**Textabschnitt**
★ ★ ★ ★ ★
Von Dipl.-Kfm. Carsten Rullmann, Salzgitter-Bad | Thorsten Winter, Salzgitter-Bad

Die überwiegende Anzahl der Firmenchefs (87 %) sehen im digitalen Wandel eine Chance, so das Ergebnis einer Umfrage des Bundesverbands der Informationswirtschaft, Telekommunikation und neue Medien (Bitkom) unter mehr als 1 100 Betrieben. Nur 11 % betrachten die damit verbundenen Veränderungen als Risiko.

Dass sich Investitionen in die Digitalisierung der Büro- und Verwaltungsprozesse auszahlen, bestätigen die Erfahrungen jener, die diesen Weg bereits beschritten haben. So sagen 74 % der Befragten, die Einführung neuer Software-Lösungen habe sich positiv auf die Performance ihrer internen Prozesse ausgewirkt.

Probleme sehen vor allem kleinere Betriebe in den aus ihrer Sicht hohen Investitionskosten sowie einem Mangel an Fachpersonal, dass die Digitalisierung vorantreiben könnte. Außerdem fürchten viele Unternehmer, dass mit der Digitalisierung auch das Risiko wachse und dass Daten in falsche Hände geraten oder ganz verlorengehen.

Welche Folge hat nun die Digitalisierung im Steuerrecht?

Die Digitalisierung allgemein bedeutet vor allem Zeitersparnis und ist in der globalisierten Welt nicht mehr wegzudenken. Auch im Besteuerungsverfahren ist die Digitalisierung bereits gelebte Praxis. Schon heute läuft die Kommunikation zwischen den Finanzämtern und Steuerpflichtigen routiniert digital. Das belegen auch die aktuellen Zahlen: 2015 gab es fast 2 Millionen E-Bilanzen und rund 20 Millionen elektronisch übermittelte Einkommensteuererklärungen. Es gibt also eine breite Akzeptanz für digitale Prozesse.
★ ★ ★ ★ ★
**Aufgabenziel**
Geben Sie den obigen Textabschnitt zur Digitalisierung vollständig und wortgetreu wieder.

**Angezeigte Daten**
★ ★ ★ ★ ★
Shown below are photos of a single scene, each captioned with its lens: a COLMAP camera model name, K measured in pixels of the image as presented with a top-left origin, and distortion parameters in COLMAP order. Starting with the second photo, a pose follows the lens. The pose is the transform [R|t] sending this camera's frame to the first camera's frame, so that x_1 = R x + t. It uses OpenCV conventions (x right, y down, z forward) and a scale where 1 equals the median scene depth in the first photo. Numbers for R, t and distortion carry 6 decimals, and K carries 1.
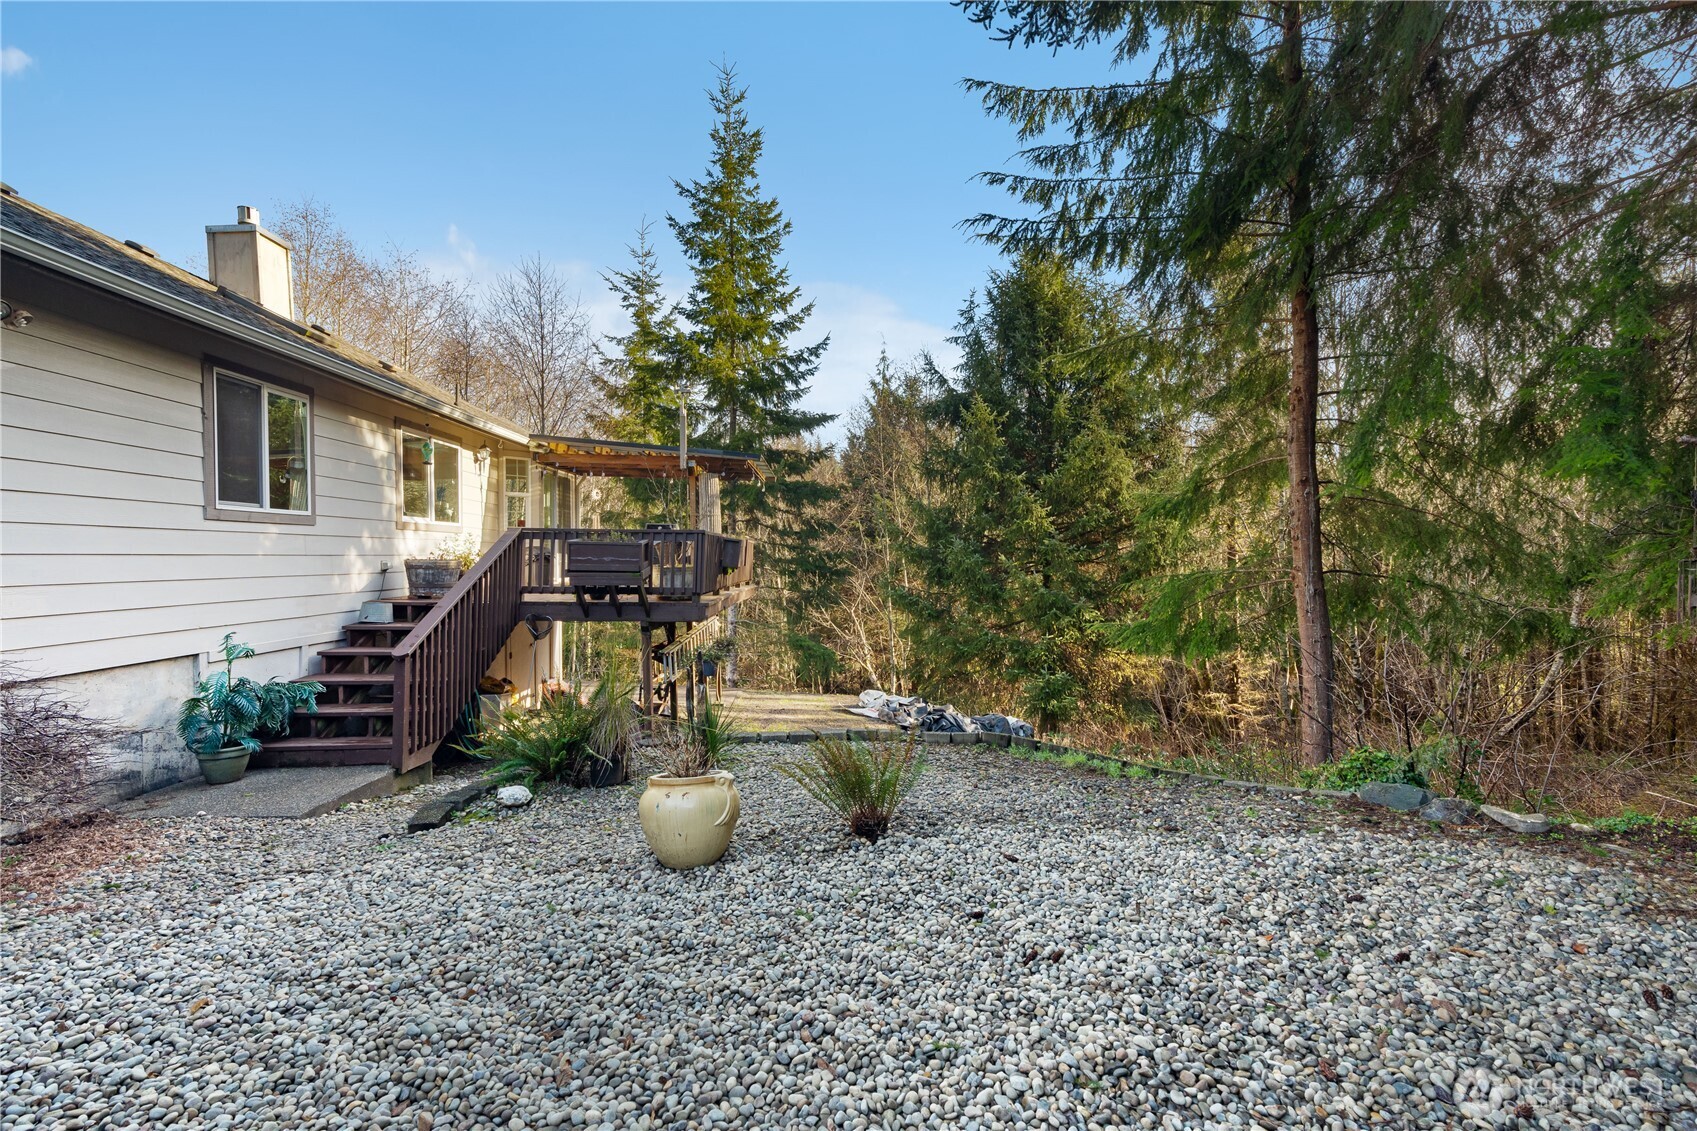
lens RADIAL K [[771.7, 0, 847.5], [0, 771.7, 565.4], [0, 0, 1]] dist [0.000807, 0.004883]
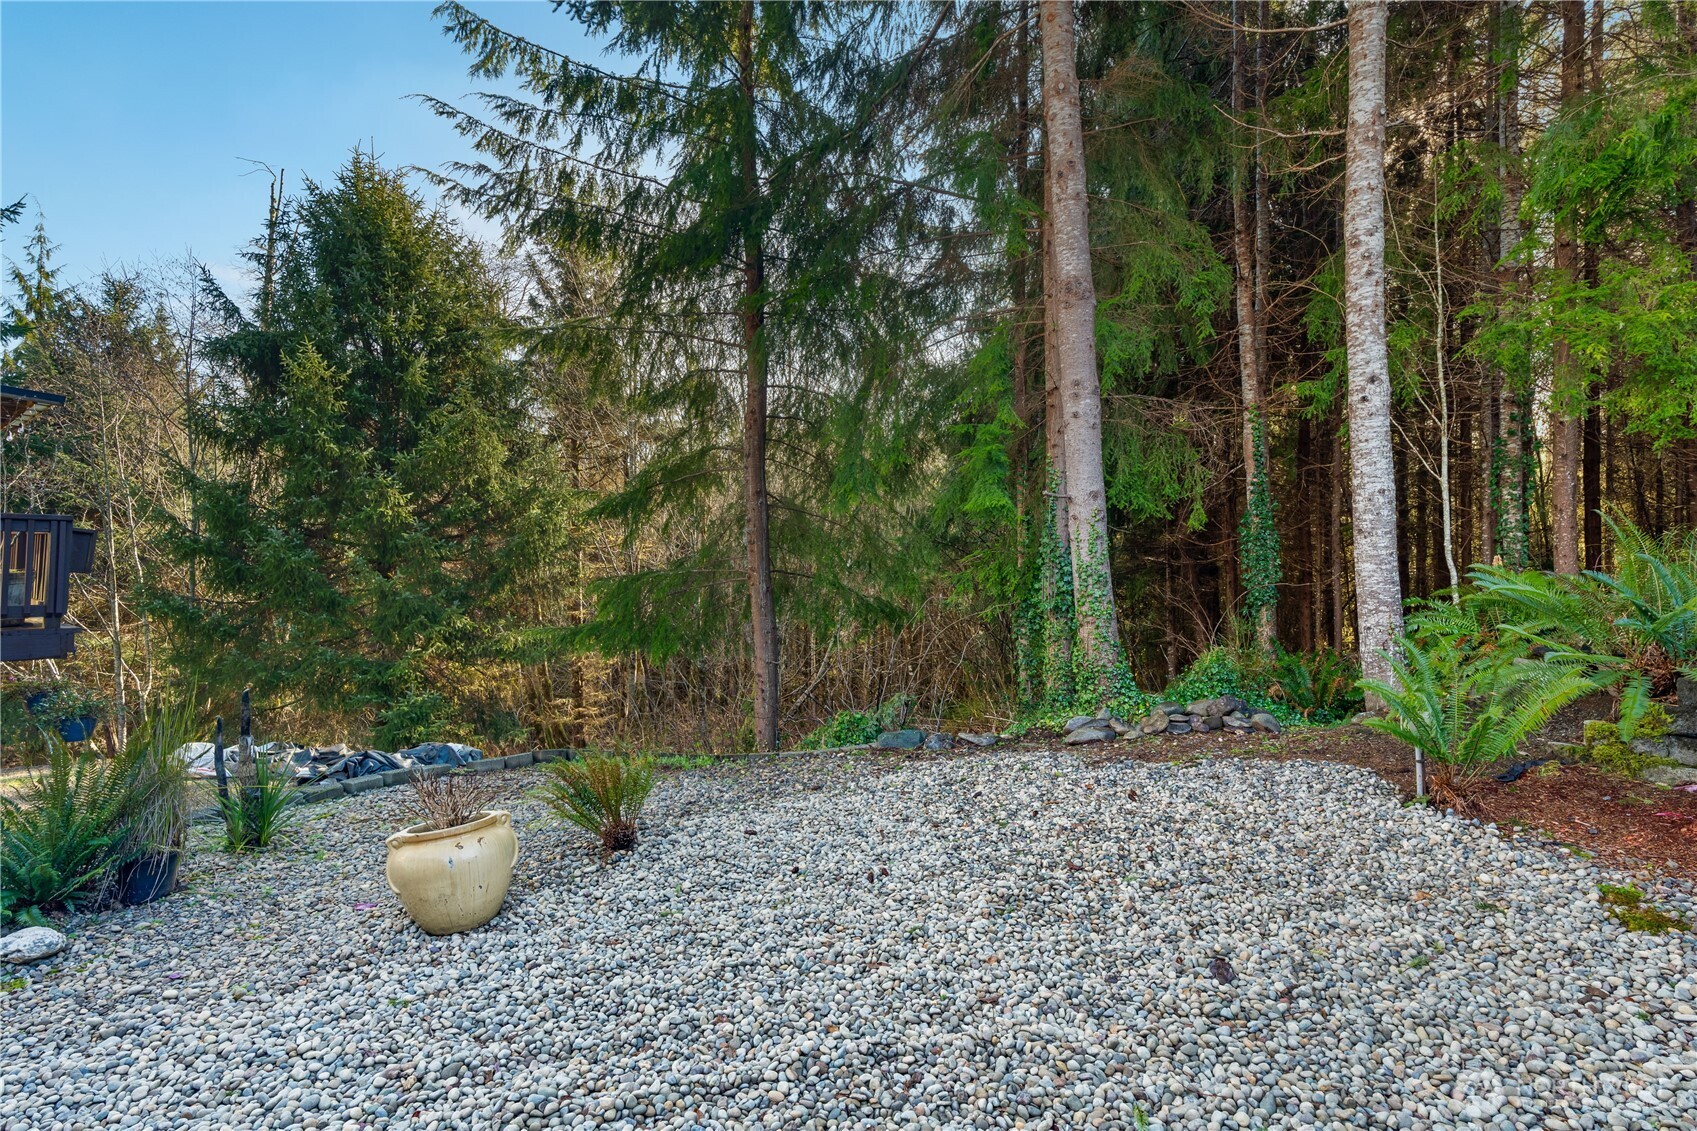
★ ★ ★ ★ ★
**Erledigte Aufgabe**
Von Dipl.-Kfm. Carsten Rullmann, Salzgitter-Bad | Thorsten Winter, Salzgitter-Bad

Die überwiegende Anzahl der Firmenchefs (87 %) sehen im digitalen Wandel eine Chance, so das Ergebnis einer Umfrage des Bundesverbands der Informationswirtschaft, Telekommunikation und neue Medien (Bitkom) unter mehr als 1 100 Betrieben. Nur 11 % betrachten die damit verbundenen Veränderungen als Risiko.

Dass sich Investitionen in die Digitalisierung der Büro- und Verwaltungsprozesse auszahlen, bestätigen die Erfahrungen jener, die diesen Weg bereits beschritten haben. So sagen 74 % der Befragten, die Einführung neuer Software-Lösungen habe sich positiv auf die Performance ihrer internen Prozesse ausgewirkt.

Probleme sehen vor allem kleinere Betriebe in den aus ihrer Sicht hohen Investitionskosten sowie einem Mangel an Fachpersonal, dass die Digitalisierung vorantreiben könnte. Außerdem fürchten viele Unternehmer, dass mit der Digitalisierung auch das Risiko wachse und dass Daten in falsche Hände geraten oder ganz verlorengehen.

Welche Folge hat nun die Digitalisierung im Steuerrecht?

Die Digitalisierung allgemein bedeutet vor allem Zeitersparnis und ist in der globalisierten Welt nicht mehr wegzudenken. Auch im Besteuerungsverfahren ist die Digitalisierung bereits gelebte Praxis. Schon heute läuft die Kommunikation zwischen den Finanzämtern und Steuerpflichtigen routiniert digital. Das belegen auch die aktuellen Zahlen: 2015 gab es fast 2 Millionen E-Bilanzen und rund 20 Millionen elektronisch übermittelte Einkommensteuererklärungen. Es gibt also eine breite Akzeptanz für digitale Prozesse.